Mustafa Kemâl’in hastalığı, ölümü, cenâzesi 139

Zındık Şâir (Behçet Kemâl Çağlar), o, sağken de, ölüyken de, onun hakkında birçok perestiş şiiri, hattâ Süleyman Çelebi'nin Muhammedî Mevlid'ine nazîre olarak Kemalist Mevlid neşretti ve bunlar için Kemalist Rejim tarafından taltîf edildi. Dahası, o, Kemalist Rejimin resmî şâiri mesâbesinde idi. Efendi'sinin sipârişi üzerine, namazlarda okunmak üzere, bâzı Sûrelere nazîre yazmış, fakat “Ebedî Şef”in ölümüyle Kemalist Dîn İnkılâbı tamâmlanamayınca, bilâhare, Aralık 1965'de, bunları, Milliyet gazetesinde, “Kur'ân-ı Kerîm'den İlhâmlar” başlığı altında neşretmişti. Bu husûsları “Mustafa Kemâl Kur'ân-ı Kerîm'e Nazîre Yazdırmıştı” ve “Mustafa Kemâl'in Âilesi Dîndâr mıydı?” başlıklı makalelerimizde tafsîl etmiştik.
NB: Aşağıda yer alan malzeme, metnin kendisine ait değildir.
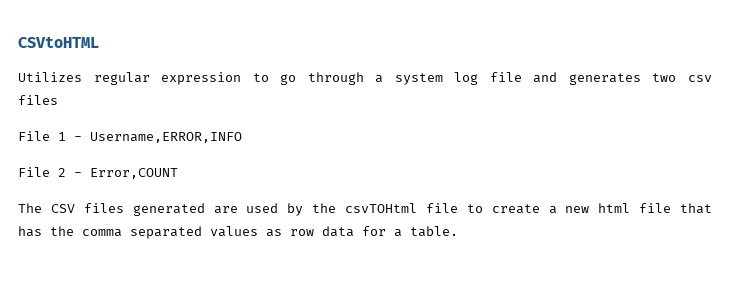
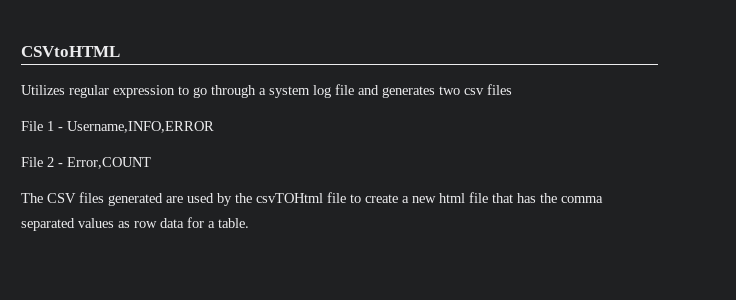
[90,132,242,143] Username,ERROR,INFO -> [67,121,214,133] Username,INFO,ERROR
- Mustafa Kemâl'in sağlığında birçok şâir ve nâsir (meselâ yukarıda zikrettiğimiz Yaşar Nabi Nayır), Zındık Şâir'inkine benzer müfrit medhiyeler, taabbüd metinleri neşretmişler ve Kemalist Rejimin iltifâtına mazhar olmuşlardı. (Bunların mühim bir kısmı, Halkevleri'nin nâşiriefkârı Ülkü mecmûasında intişâr etmiştir.) Bugün resmî edebiyat târihi kitaplarında kendilerine yer verilen, öne çıkarılan edîblerin büyük bir kısmı, bu cinsden kimselerdir.

- Devlet ve sâir siyâset adamları da, birbirleriyle yarış hâlinde, “Büyük Şef”lerini nasıl tebcîl edeceklerini şaşırmış vazıyetteydiler. Bu çeşit hitâbeler, beyânlar cem'edilse, cild cild kitaplar doldururlar. Bunlardan birkaç misâli işbu araştırma makalemizde daha evvel takdîm etmiş bulunuyoruz. İrfânsız Maârif Vekîli Dr. Reşit Galib'in konuşması, irfânsız Rektör İsmayıl Hakkı Baltacıoğlu'nun “Taptığımız Mustafa Kemal” başlıklı makalesi gibi…

Bu Fasılda, daha evvel neşrettiklerimize birkaç misâl daha ilâve etmekle yetineceğiz.

Samsun'da 19 Mayıs tapınışı

Velid Ebüzziya'nın (1882-1945) neşrettiği Zaman gazetesinin 25 Mayıs 1935 târihli nüshasından (s. 4):

 

*** 
“Samsun 21 (Hususî) – 19 Mayıs Atatürk bayramı şehrimizde sevinçle kutlulandı. O gün saat dokuz buçukta limandaki motörler düdük çalarak açıldılar. Hepsi de süslü idi. En büyüklerinde Atatürkün bir büstü, bir Sübay ile bir manga asker vardı. [Sonradan “subay” olarak telâffuz edilen “sübay”, Mustafa Kemâl'in birçok uydurma kelimelerinden biridir; Türkçesi “zâbit”tir…]
 

 

“Saat dokuz elli beşte, saat kulesinden verilen bir işaretle, merasime iştirak edenler, Atatürk iskelesine doğru hareket ettiler. Bu sırada limandaki vapurlar, karadaki fabrikalar, lokomotifler düdüklerini çalmağa başladılar. Atatürkün büstü iskeleye çıkarılınca düdük sesleri durdu. Hava fişengi ile verilen işaretlerle yirmi bir parça top atılmağa başladı.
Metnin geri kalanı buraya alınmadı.